Becoming too friendly with employees can result in unwanted consequences. That’s why managers or business owners should see that they maintain a good balance of being approachable and authoritative. Maintaining a sense of authority over employees is necessary. Erring or abusive employees should be called out and not tolerated.
It can be helpful to adopt a system of rewards and penalties. This is to put up an objective approach that would remind employees about their relationship with their employers. If they do good, they get rewarded for it. If they commit offenses, they should be sanctioned accordingly. Bosses who may be hesitant in admonishing employees should be able to effortlessly invoke this system to respond to the positive or negative actions of employees appropriately.
6. Excessive Cost-Cutting Attempts Can Sabotage Time Management
It’s not wrong to use telecommuting as a cost-cutting measure. After all, it is generally less expensive to pay for remote workers and avoid the other costs associated with traditional office-based employees. However, it is wrong to be stingy on telecommuters. Dissatisfaction due to fiscal considerations is easily one of the top reasons why telecommuting fails.

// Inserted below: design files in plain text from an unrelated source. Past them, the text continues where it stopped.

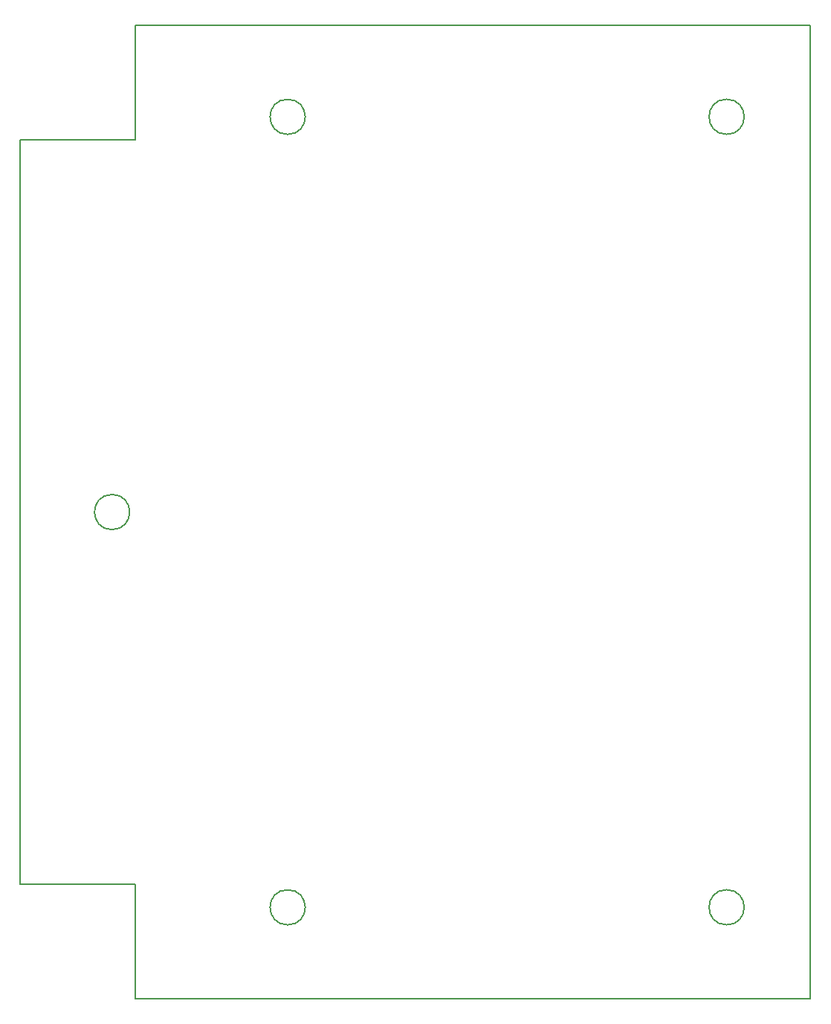
<source format=gbr>
G04 DesignSpark PCB PRO Gerber Version 10.0 Build 5299*
G04 #@! TF.Part,Single*
%FSLAX35Y35*%
%MOIN*%
%ADD10C,0.00500*%
G04 #@! TD.AperFunction*
X0Y0D02*
D02*
D10*
X59497Y239035D02*
G75*
G03*
Y254783I0J7874D01*
G01*
G75*
G03*
Y239035I0J-7874D01*
G01*
X138237Y61870D02*
G75*
G03*
Y77618I0J7874D01*
G01*
G75*
G03*
Y61870I0J-7874D01*
G01*
Y416201D02*
G75*
G03*
Y431949I0J7874D01*
G01*
G75*
G03*
Y416201I0J-7874D01*
G01*
X335087Y61870D02*
G75*
G03*
Y77618I0J7874D01*
G01*
G75*
G03*
Y61870I0J-7874D01*
G01*
Y416201D02*
G75*
G03*
Y431949I0J7874D01*
G01*
G75*
G03*
Y416201I0J-7874D01*
G01*
X372691Y465211D02*
X69935D01*
Y413636D01*
X18361D01*
Y80183D01*
X69935D01*
Y28608D01*
X372691D01*
Y465211D01*
X0Y0D02*
M02*

</source>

Paying work-from-home employees less than what they deserve and forcing them to economize on everything can result in dissatisfaction that may lead to lower productivity or, worse, a betrayal to the company. Telecommuters who resign because of the low pay can be replaced. Still, it’s going to be a big problem if they retaliate by divulging delicate company information, spreading unflattering rumors, or by filing a suit.
It is still possible to cut costs through telecommuting without being unfair to remote workers. Everyone working for a company should be treated equally. In a company that provides language services, for example, employees who provide translation services that are based abroad should not be treated differently from those who work in the company’s office.
7. An Unwillingness to Compromise Can Cause the Remote Setup to Crumble
Lastly, it’s essential to be open to compromises. This reminder applies to both telecommuters and management. Being overly stubborn will lead no one to nowhere. If there are issues, they have to be promptly and calmly discussed with the concerned parties.
It’s never possible for everything to go as expected. Problems and challenges can present themselves at the most inconvenient moments. To cope, everyone should be willing to discuss the appropriate courses of action and cooperate in implementing these actions. For example, if the system of telecommuting assignments and submissions needs to be changed in response to a new client’s requirements, telecommuters can’t demand to keep using the old system, but they can negotiate for compromises that will be acceptable to both parties.
The reasons why telecommuting fails can be attributed to both the employee and employer (management). They are not a monopoly of the telecommuter or the management. For a work-from-home scheme to succeed, both employee and employer have roles to play. It’s a collaborative endeavor, something that can’t be furthered by just one side. The discussions above are valuable for telecommuters and employers and managers as they strive to make telecommuting work.